Mr. Mix said it would be up to the Watertown City Council whether to agree to sell the bus loop and other city-owned land.
Its definitely positive news hes moving forward, Mr. Mix said, noting he talked to Mr. Treanor on Friday.
Mr. Treanor said city officials should not worry about the projects progress. He pointed out that the $10 million Franklin Building restoration project completed last March took several years to finish.
Its a big project, he said. Theres a lot to it.
Mr. Treanors partners and design team joined him recently for a tour of the six-story building to discuss the project, he said. He already has an architect on board and intends to hire another to help with the design work.
We were there doing our due diligence, and the building design people were taking notes, Mr. Treanor said.
TROUBLES AT THE ROXY
Besides having concerns about the Restore NY grant, some business leaders became worried after hearing about financial problems with the Roxy Hotel, the $2 million, 15-room hotel in the village of Cape Vincent that Mr. Treanor restored and opened last summer. That project obtained a $1.532 million Restore NY grant.
The state funding was awarded to renovate the 1894 building and construct six garden apartments on land behind it. Only one apartment has been completed, with about 90 percent of the work finished on the others, said John B. DeFrancesco, who handled the grant for the village of Cape Vincent. The other units will be completed this spring.
The Roxy Hotel closed in December for the season because Cape Vincent is a summer resort town and would not attract enough business in the winter, Mr. Treanor said. He plans to reopen it in April.
In addition, six mechanics liens, totaling $323,667.40, have been filed in the Jefferson County clerks office involving the construction of the project. Five were filed against the general contractor, Akey Enterprise, Lacona, and one against Mr. Treanor.

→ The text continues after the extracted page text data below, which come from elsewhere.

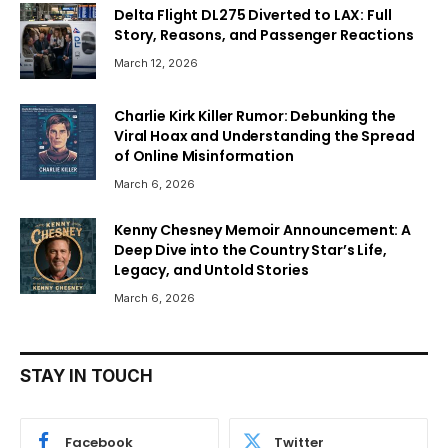
Delta Flight DL275 Diverted to LAX: Full
Story, Reasons, and Passenger Reactions
March 12, 2026
Charlie Kirk Killer Rumor: Debunking the
Viral Hoax and Understanding the Spread
of Online Misinformation
March 6, 2026
Kenny Chesney Memoir Announcement: A
Deep Dive into the Country Star’s Life,
Legacy, and Untold Stories
March 6, 2026
STAY IN TOUCH
Facebook
Twitter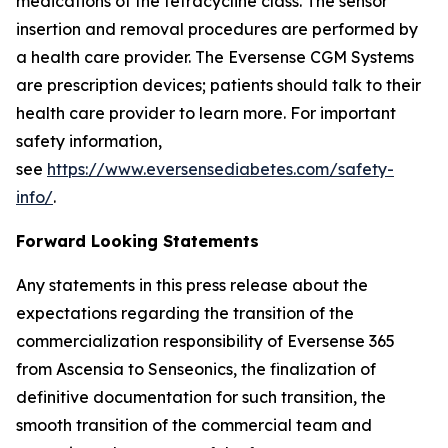
medications of the tetracycline class. The sensor
insertion and removal procedures are performed by
a health care provider. The Eversense CGM Systems
are prescription devices; patients should talk to their
health care provider to learn more. For important
safety information,
see
https://www.eversensediabetes.com/safety-
info/
.
Forward Looking Statements
Any statements in this press release about the
expectations regarding the transition of the
commercialization responsibility of Eversense 365
from Ascensia to Senseonics, the finalization of
definitive documentation for such transition, the
smooth transition of the commercial team and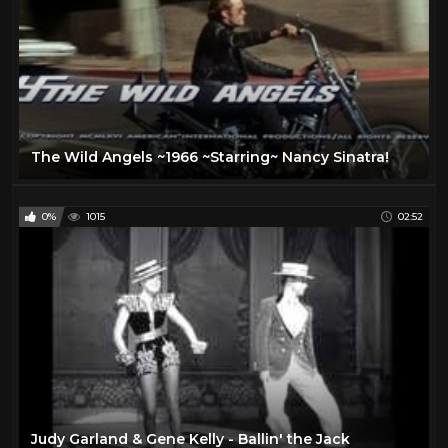
The Wild Angels ~1966 ~Starring~ Nancy Sinatra!
0%
1015
02:52
Judy Garland & Gene Kelly - Ballin' the Jack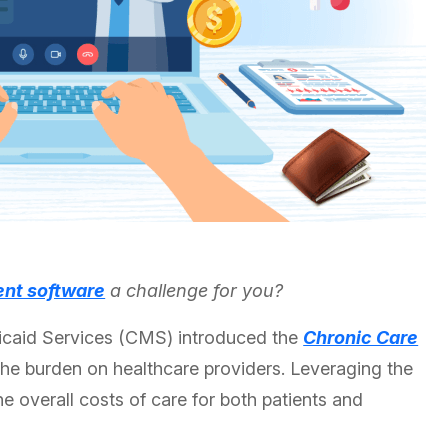
nt software
a challenge for you?
icaid Services (CMS) introduced the
Chronic Care
e burden on healthcare providers. Leveraging the
overall costs of care for both patients and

Companies filing liens were O.D. Greene Lumber, Adams, $237,019.74; Richard Spence Drywall, town of Mexico, $14,460; Sanford & Burtis Fire Equipment, Fulton, $4,970.40 against Mr. Treanor; Thousand Islands Heating & Air Conditioning, LaFargeville, $8,500; City Electric Co. Inc., Watertown, $9,117.26, and SRI Fire Sprinkler LLC, Albany, $49,600.
Mr. Treanor acknowledged the dispute with the contractor, saying the company no longer is involved in the project. He also stressed the liens will be resolved, declining to comment further. Shannon J. Akey, owner of Akey Enterprise, also declined to comment.
The Empire State Development Corp. will not distribute the remaining $573,248 Restore NY grant funding until the liens have been lifted and the remaining Roxy apartments are done, corporation spokeswoman Jola Szubielski said.
However, the issue over the Roxy grant has no bearing on the funding awarded to the Woolworth Building, she said.
Mr. Treanor said he is not concerned about losing the grant for the Woolworth Building, since he has every intention of moving forward with the project.
Mr. Treanor has several successful rehabilitation projects under his belt in Jefferson County, including converting the old Adams High School into apartments, the Buckley Building in Carthage into a mixed-use structure and turning Riverview Plaza on Newell Street in Watertown into a mix of apartments.
The state distributed Restore NY funds of $1 million in 2006 for the Buckley Building and another $1 million in 2008 for Riverview Plaza without a hitch, Ms. Szubielski said.